### Directive
Go through the records below and set each one down exactly, leaving out any pictures.

****

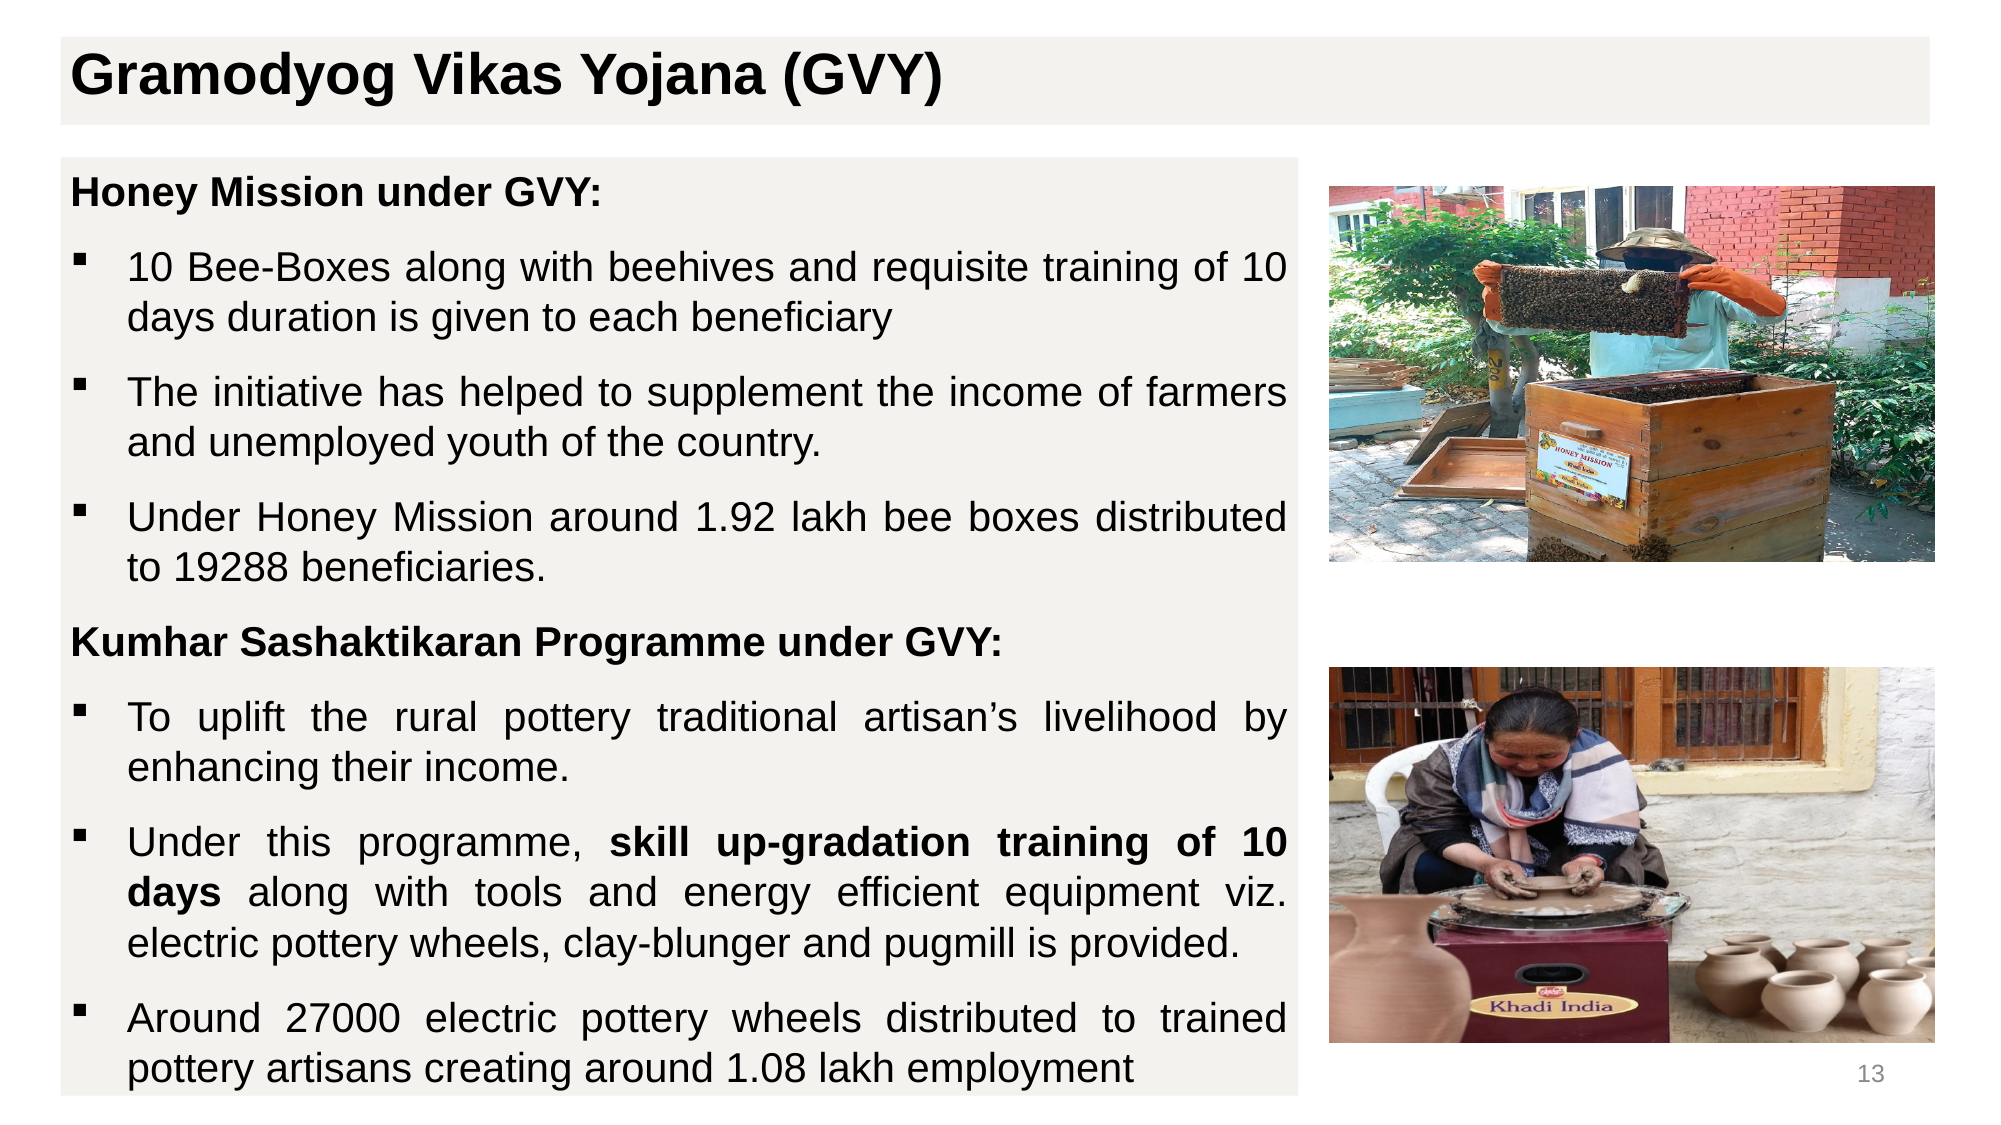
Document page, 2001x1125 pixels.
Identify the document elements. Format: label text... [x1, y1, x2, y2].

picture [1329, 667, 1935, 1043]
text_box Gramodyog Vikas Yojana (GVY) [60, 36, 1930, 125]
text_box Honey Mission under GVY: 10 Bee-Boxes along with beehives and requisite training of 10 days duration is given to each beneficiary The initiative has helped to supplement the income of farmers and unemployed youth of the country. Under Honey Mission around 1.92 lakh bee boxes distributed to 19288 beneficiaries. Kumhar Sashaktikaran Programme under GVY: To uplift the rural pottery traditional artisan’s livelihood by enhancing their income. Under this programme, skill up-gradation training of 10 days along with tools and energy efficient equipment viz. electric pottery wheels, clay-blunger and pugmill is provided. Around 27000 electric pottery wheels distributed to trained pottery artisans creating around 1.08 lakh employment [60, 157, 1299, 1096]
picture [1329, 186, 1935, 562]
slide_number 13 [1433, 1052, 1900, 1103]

****

### Reply
Document page, 2001x1125 pixels.
Identify the document elements. Format: label text... [x1, y1, x2, y2].

picture [1329, 667, 1935, 1043]
text_box Gramodyog Vikas Yojana (GVY) [60, 36, 1930, 125]
text_box Honey Mission under GVY: 10 Bee-Boxes along with beehives and requisite training of 10 days duration is given to each beneficiary The initiative has helped to supplement the income of farmers and unemployed youth of the country. Under Honey Mission around 1.92 lakh bee boxes distributed to 19288 beneficiaries. Kumhar Sashaktikaran Programme under GVY: To uplift the rural pottery traditional artisan’s livelihood by enhancing their income. Under this programme, skill up-gradation training of 10 days along with tools and energy efficient equipment viz. electric pottery wheels, clay-blunger and pugmill is provided. Around 27000 electric pottery wheels distributed to trained pottery artisans creating around 1.08 lakh employment [60, 157, 1299, 1096]
picture [1329, 186, 1935, 562]
slide_number 13 [1433, 1052, 1900, 1103]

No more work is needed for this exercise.